* DIRECTIVE: Echo the lines starting at the one containing "list ExFine (Extra" and ending at the one containing "list Thr – throttle", inclusive, reproducing them without any change.

* MATERIAL FOR THIS EXERCISE:
☆ ☆ ☆ ☆

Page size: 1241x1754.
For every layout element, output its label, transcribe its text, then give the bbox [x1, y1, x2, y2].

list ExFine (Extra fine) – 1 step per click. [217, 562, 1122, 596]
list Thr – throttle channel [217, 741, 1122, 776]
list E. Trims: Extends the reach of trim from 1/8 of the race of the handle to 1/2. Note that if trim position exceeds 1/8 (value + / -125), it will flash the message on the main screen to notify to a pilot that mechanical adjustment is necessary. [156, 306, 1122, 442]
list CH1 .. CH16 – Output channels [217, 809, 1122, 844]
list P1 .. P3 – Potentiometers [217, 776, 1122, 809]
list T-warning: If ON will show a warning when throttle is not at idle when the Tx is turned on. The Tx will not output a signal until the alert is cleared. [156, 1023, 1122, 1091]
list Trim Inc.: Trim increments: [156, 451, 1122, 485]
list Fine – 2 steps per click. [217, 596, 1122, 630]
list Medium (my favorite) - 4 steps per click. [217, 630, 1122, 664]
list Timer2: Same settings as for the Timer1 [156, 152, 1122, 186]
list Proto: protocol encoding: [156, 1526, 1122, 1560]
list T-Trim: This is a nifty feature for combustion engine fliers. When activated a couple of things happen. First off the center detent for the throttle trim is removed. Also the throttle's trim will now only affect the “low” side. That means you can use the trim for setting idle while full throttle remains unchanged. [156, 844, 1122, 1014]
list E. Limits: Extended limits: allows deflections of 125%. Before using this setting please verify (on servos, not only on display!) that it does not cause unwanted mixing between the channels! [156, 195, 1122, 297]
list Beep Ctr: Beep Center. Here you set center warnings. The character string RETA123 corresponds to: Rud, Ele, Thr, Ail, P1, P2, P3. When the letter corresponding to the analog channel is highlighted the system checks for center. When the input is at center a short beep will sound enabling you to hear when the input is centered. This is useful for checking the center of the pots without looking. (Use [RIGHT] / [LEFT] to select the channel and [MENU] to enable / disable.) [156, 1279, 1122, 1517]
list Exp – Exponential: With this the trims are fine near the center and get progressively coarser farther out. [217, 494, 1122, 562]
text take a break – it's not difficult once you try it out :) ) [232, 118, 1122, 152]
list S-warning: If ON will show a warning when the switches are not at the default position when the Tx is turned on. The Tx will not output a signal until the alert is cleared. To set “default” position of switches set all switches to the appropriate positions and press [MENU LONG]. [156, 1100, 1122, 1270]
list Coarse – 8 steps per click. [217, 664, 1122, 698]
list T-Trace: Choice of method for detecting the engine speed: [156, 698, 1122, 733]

☆ ☆ ☆ ☆

* ANSWER TO THE PROBLEM:
list ExFine (Extra fine) – 1 step per click. [217, 562, 1122, 596]
list Thr – throttle channel [217, 741, 1122, 776]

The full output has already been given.